» WHAT TO PRODUCE
Put the rows below into a numbered list without blank lines, starting at the line that contains "Views of one" and stopping after the line that contains "dist [-0.001759, -0.000154]".

» RECORDS
_ _ _ _ _
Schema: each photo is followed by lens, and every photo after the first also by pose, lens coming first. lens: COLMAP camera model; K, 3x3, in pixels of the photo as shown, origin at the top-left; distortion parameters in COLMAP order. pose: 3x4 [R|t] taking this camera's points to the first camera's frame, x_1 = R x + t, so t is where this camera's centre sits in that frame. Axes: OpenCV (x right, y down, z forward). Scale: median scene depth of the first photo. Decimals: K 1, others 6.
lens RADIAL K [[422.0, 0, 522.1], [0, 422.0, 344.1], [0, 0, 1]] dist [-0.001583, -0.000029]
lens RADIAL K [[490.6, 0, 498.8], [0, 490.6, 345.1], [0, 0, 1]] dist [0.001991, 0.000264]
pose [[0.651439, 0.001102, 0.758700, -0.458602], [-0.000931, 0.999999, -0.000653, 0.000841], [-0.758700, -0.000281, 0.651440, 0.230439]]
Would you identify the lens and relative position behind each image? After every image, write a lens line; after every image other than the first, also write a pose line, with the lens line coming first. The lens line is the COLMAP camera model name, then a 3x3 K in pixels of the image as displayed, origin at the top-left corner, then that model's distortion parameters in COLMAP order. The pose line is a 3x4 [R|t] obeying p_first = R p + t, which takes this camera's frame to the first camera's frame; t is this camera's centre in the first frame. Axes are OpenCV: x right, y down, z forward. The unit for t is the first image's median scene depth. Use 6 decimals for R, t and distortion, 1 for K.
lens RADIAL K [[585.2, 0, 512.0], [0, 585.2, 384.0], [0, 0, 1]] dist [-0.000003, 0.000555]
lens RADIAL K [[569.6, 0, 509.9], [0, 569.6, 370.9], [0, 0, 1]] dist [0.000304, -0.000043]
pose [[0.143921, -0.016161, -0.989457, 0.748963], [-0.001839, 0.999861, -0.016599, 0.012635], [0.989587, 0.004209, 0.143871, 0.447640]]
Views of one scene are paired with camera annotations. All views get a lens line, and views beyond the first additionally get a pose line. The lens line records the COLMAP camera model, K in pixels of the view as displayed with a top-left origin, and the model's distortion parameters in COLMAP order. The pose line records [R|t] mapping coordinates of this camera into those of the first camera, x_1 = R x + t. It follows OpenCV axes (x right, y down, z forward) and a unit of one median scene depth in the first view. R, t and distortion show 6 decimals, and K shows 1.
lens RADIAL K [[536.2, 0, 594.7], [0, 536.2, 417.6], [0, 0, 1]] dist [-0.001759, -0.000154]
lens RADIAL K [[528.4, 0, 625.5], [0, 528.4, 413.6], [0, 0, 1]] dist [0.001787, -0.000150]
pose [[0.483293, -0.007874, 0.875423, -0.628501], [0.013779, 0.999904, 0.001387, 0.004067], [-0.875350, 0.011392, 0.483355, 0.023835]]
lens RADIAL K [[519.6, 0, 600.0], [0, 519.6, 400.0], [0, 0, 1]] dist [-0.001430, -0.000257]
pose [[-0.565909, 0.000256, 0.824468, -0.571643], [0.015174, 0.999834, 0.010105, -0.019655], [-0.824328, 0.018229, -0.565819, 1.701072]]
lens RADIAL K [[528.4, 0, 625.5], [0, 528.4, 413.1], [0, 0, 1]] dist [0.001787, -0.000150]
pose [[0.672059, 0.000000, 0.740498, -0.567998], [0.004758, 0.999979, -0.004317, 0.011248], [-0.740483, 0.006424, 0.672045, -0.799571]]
_ _ _ _ _
» ANSWER AREA
1. Views of one scene are paired with camera annotations. All views get a lens line, and views beyond the first additionally get a pose line. The lens line records the COLMAP camera model, K in pixels of the view as displayed with a top-left origin, and the model's distortion parameters in COLMAP order. The pose line records [R|t] mapping coordinates of this camera into those of the first camera, x_1 = R x + t. It follows OpenCV axes (x right, y down, z forward) and a unit of one median scene depth in the first view. R, t and distortion show 6 decimals, and K shows 1.
2. lens RADIAL K [[536.2, 0, 594.7], [0, 536.2, 417.6], [0, 0, 1]] dist [-0.001759, -0.000154]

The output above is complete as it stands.